Role of tip size, orientation, and structural relaxations in first-principles studies of magnetic exchange force microscopy and spin-polarized scanning tunneling microscopy
C. Lazo, V. Caciuc H. Hoelscher, S. Heinze

TL;DR
This study uses first-principles DFT calculations to analyze how tip size, orientation, and relaxations influence magnetic exchange interactions in MExFM and SP-STM, revealing size-dependent effects and the importance of structural relaxations.
Contribution
It provides a detailed first-principles analysis of tip-sample interactions considering tip size, orientation, and relaxations, advancing understanding of magnetic force microscopy and spin-polarized STM.
Findings
Tip modeling with multiple atoms alters exchange force predictions.
Cluster size increases exchange force magnitude.

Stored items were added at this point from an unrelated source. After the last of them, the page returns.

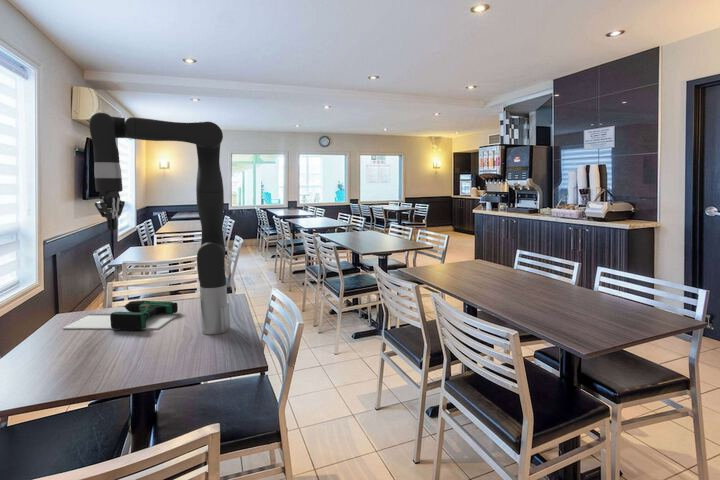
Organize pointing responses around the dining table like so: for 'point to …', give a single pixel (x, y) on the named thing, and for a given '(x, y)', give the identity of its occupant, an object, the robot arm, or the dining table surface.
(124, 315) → the power drill
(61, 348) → the dining table surface
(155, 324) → the mat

Structural relaxations shift the onset of measurable exchange forces.
Abstract
Using first-principles calculations based on density functional theory (DFT), we investigate the exchange interaction between a magnetic tip and a magnetic sample which is detected in magnetic exchange force microscopy (MExFM) and also occurs in spin-polarized scanning tunneling microscopy (SP-STM) experiments. As a model tip-sample system, we choose Fe tips and one monolayer Fe on W(001) which exhibits a checkerboard antiferromagnetic structure and has been previously studied with both SP-STM and MExFM. We calculate the exchange forces and energies as a function of tip-sample distance using different tip models ranging from single Fe atoms to Fe pyramids consisting of up to 14 atoms. We find that modelling the tip by a single Fe atom leads to qualitatively different tip-sample interactions than using clusters consisting of several atoms. Increasing the cluster size changes the…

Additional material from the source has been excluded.